На северной стороне моста толпу раздвинула дворцовая гвардия. А следом шли еще гвардейцы, держа носилки – такие, в каких в древности подобало сидеть царям. Но в этих не восседал царь; там была навалена груда книг. И затем, за этими носилками, следовали еще одни.
И еще одни.
И еще.
И так они шли, друг за другом – всего двадцать четыре.
Жанне казалось, ее вот-вот вывернет.
Даже отсюда эти книги казались прекрасными. Некоторые были богато изукрашены, их листового золота переплеты так и сверкали жемчугом и изумрудами. Другие переплетены в тончайшую кожу и крашены густым пурпуром, сияя и переливаясь в солнечных лучах. Некоторые были старые, потрепанные, они едва не распадались на страницы. Якобу они казались краше всех, поскольку принадлежали не богатым общинам, у которых хватало денег, чтобы украсить свои книги золотом. Но это были книги, которые листали и перелистывали, единственное имущество бедных еврейских кварталов на задворках французских городков, их передавали из поколения в поколение, отчего на переплете оказывалось все больше царапин, а уголки пергаментных листов все больше обтрепывались. Жанна тоже первым делом приметила эти. Они напомнили ей худые, с голубоватыми прожилками руки рабби Иегуды. И оба они, и Жанна и Якоб, не сговариваясь, решили, что схватят столько этих старых, потрепанных книг, сколько сумеют, как только Микеланджело начнет отвлекать внимание стражи.

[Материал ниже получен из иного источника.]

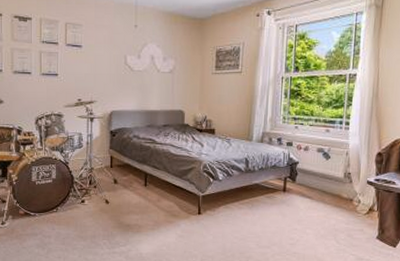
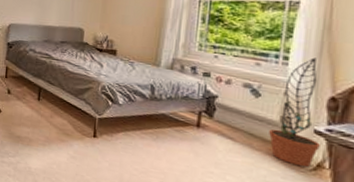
decorative plant: none [336,121,371,213] -> present [269,57,320,168]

Книги, точно содержимое тачек с навозом, вывалили на кострище.
Вильям болезненно вздрагивал каждый раз, когда очередная книга оказывалась на земле, словно бы уронили спящего ребенка. Он пытался смотреть в другую сторону, на гвардию, которая кольцом окружила место сожжения, и гадал, сумеет ли одной рукой смести всю эту стражу, другой прихватив столько книг, сколько удастся унести.
Еще раз запели трубы – с противоположной стороны кострища появился король Луи. Справа от него выступала Бланш Кастильская, слева – Жан де Жуанвиль. Его лицо было мрачно. Бланш, с другой стороны, просто-таки лучилась довольством. Жанна указала пальцем на королеву-мать и прошептала Якобу:
– Она пугает меня.
Якоб не смог даже кивнуть в ответ, он словно закоченел.
– Слушайте! Слушайте! – воззвал толстенький человечек, одетый в синие дворцовые цвета; он походил на голубику. – Слушайте! Слушайте! Вам предстоит увидеть истребление книг евреев Франции! Их заблуждения развеются по ветру вместе с пеплом! Пусть они узрят свои прегрешения и отдадут себя на милость Христа!
В толпе раздалось несколько криков поддержки:
– Слышим! Слышим!
И:
– В огонь ересь!
Но евреи на северной стороне моста молча задвигались, точно прибрежные буруны.
– Слушайте! – вновь воскликнул глашатай. – Король объявляет, что любой еврей, что обратится сегодня, здесь, на Старом мосту, в истинную веру, получит от него сорок золотых экю! Славьте щедрость короля!
Взрыв голосов с обеих сторон моста. Король будет платить евреям за обращение?
– Это неслыханно! – воскликнул монах за спиной у детей.